▸ **Aim of the exercise**: Reproduce every line below word for word, leaving the pictures out of your answer.
── Excerpted data
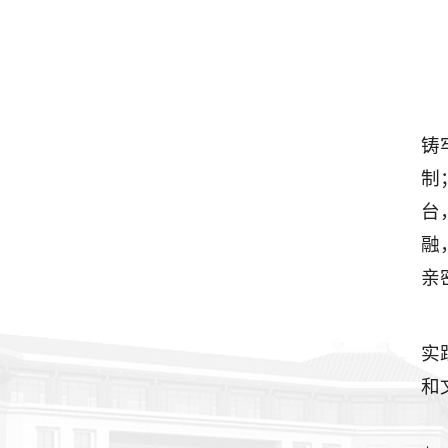
铸
制
台
融
亲
实
和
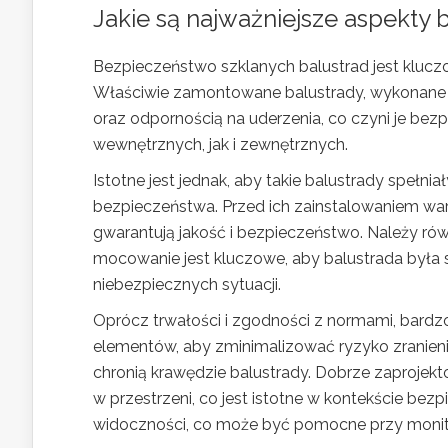
Jakie są najważniejsze aspekty
Bezpieczeństwo szklanych balustrad jest kluczo
Właściwie zamontowane balustrady, wykonane z
oraz odpornością na uderzenia, co czyni je be
wewnętrznych, jak i zewnętrznych.
Istotne jest jednak, aby takie balustrady spełnia
bezpieczeństwa. Przed ich zainstalowaniem wart
gwarantują jakość i bezpieczeństwo. Należy r
mocowanie jest kluczowe, aby balustrada była 
niebezpiecznych sytuacji.
Oprócz trwałości i zgodności z normami, bardz
elementów, aby zminimalizować ryzyko zranieni
chronią krawędzie balustrady. Dobrze zaproje
w przestrzeni, co jest istotne w kontekście bezp
widoczności, co może być pomocne przy monitor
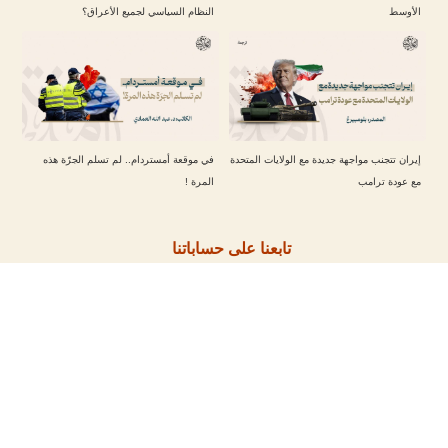
الأوسط
النظام السياسي لجميع الأعراق؟
إيران تتجنب مواجهة جديدة مع الولايات المتحدة
في موقعة أمستردام.. لم تسلم الجرّة هذه
مع عودة ترامب
المرة !
تابعنا على حساباتنا
مقالات أخرى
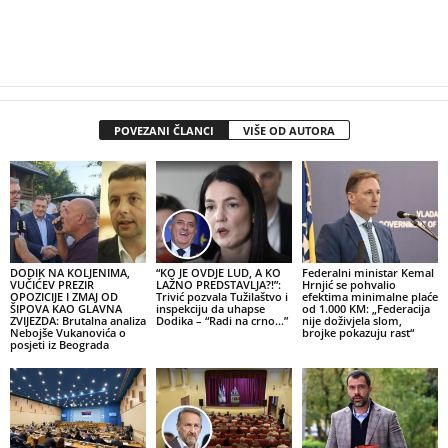
POVEZANI ČLANCI
VIŠE OD AUTORA
DODIK NA KOLJENIMA,
“KO JE OVDJE LUD, A KO
Federalni ministar Kemal
VUČIĆEV PREZIR
LAŽNO PREDSTAVLJA?!”:
Hrnjić se pohvalio
OPOZICIJE I ZMAJ OD
Trivić pozvala Tužilaštvo i
efektima minimalne plaće
ŠIPOVA KAO GLAVNA
inspekciju da uhapse
od 1.000 KM: „Federacija
ZVIJEZDA: Brutalna analiza
Dodika – “Radi na crno…”
nije doživjela slom,
Nebojše Vukanovića o
brojke pokazuju rast“
posjeti iz Beograda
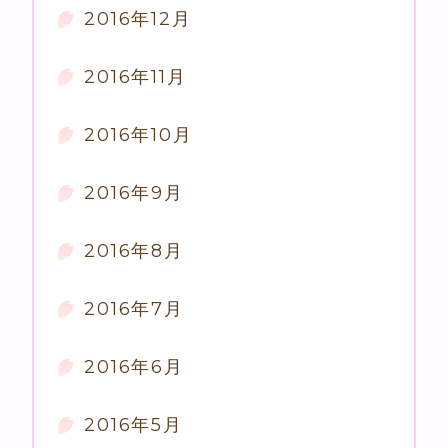
2016年12月
2016年11月
2016年10月
2016年9月
2016年8月
2016年7月
2016年6月
2016年5月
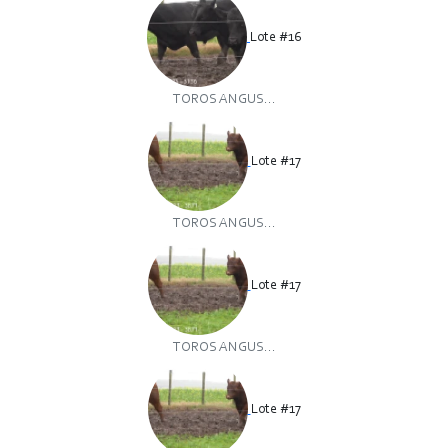
Lote #16
TOROS ANGUS...
Lote #17
TOROS ANGUS...
Lote #17
TOROS ANGUS...
Lote #17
────
▸ **Expected answer**:
铸
制
台
融
亲
实
和
Jakie są najważniejsze aspekty
Bezpieczeństwo szklanych balustrad jest kluczo
Właściwie zamontowane balustrady, wykonane z
oraz odpornością na uderzenia, co czyni je be
wewnętrznych, jak i zewnętrznych.
Istotne jest jednak, aby takie balustrady spełnia
bezpieczeństwa. Przed ich zainstalowaniem wart
gwarantują jakość i bezpieczeństwo. Należy r
mocowanie jest kluczowe, aby balustrada była 
niebezpiecznych sytuacji.
Oprócz trwałości i zgodności z normami, bardz
elementów, aby zminimalizować ryzyko zranieni
chronią krawędzie balustrady. Dobrze zaproje
w przestrzeni, co jest istotne w kontekście bezp
widoczności, co może być pomocne przy monitor
الأوسط
النظام السياسي لجميع الأعراق؟
إيران تتجنب مواجهة جديدة مع الولايات المتحدة
في موقعة أمستردام.. لم تسلم الجرّة هذه
مع عودة ترامب
المرة !
تابعنا على حساباتنا
مقالات أخرى
POVEZANI ČLANCI
VIŠE OD AUTORA
DODIK NA KOLJENIMA,
“KO JE OVDJE LUD, A KO
Federalni ministar Kemal
VUČIĆEV PREZIR
LAŽNO PREDSTAVLJA?!”:
Hrnjić se pohvalio
OPOZICIJE I ZMAJ OD
Trivić pozvala Tužilaštvo i
efektima minimalne plaće
ŠIPOVA KAO GLAVNA
inspekciju da uhapse
od 1.000 KM: „Federacija
ZVIJEZDA: Brutalna analiza
Dodika – “Radi na crno…”
nije doživjela slom,
Nebojše Vukanovića o
brojke pokazuju rast“
posjeti iz Beograda
2016年12月
2016年11月
2016年10月
2016年9月
2016年8月
2016年7月
2016年6月
2016年5月
Lote #16
TOROS ANGUS...
Lote #17
TOROS ANGUS...
Lote #17
TOROS ANGUS...
Lote #17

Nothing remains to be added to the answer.